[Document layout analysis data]
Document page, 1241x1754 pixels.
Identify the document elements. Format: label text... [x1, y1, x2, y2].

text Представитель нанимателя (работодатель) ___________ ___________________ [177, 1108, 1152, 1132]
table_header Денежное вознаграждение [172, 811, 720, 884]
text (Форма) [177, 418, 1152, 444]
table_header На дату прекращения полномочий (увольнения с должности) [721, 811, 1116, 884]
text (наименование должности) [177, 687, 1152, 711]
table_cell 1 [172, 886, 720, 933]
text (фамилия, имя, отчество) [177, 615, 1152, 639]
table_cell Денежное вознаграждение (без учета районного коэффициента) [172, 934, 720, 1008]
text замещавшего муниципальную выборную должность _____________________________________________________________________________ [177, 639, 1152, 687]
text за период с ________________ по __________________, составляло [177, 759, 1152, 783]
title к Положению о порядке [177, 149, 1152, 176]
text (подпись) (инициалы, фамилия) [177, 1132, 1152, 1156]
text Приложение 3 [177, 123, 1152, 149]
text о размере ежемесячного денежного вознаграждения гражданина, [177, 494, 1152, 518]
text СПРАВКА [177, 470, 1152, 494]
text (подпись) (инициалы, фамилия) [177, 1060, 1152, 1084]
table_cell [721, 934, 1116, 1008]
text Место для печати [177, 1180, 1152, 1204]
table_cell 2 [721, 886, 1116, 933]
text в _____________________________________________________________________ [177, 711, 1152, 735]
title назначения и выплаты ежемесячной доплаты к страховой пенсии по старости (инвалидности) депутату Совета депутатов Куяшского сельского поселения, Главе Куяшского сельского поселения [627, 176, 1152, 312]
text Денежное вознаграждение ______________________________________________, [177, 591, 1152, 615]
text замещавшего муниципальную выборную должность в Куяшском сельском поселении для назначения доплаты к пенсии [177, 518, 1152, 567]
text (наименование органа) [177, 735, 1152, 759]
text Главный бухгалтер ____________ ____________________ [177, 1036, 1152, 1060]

> Task goal:
Tally the lines of the data that contain the string "пенсии", and report nothing but the tally.

> Worked solution:
2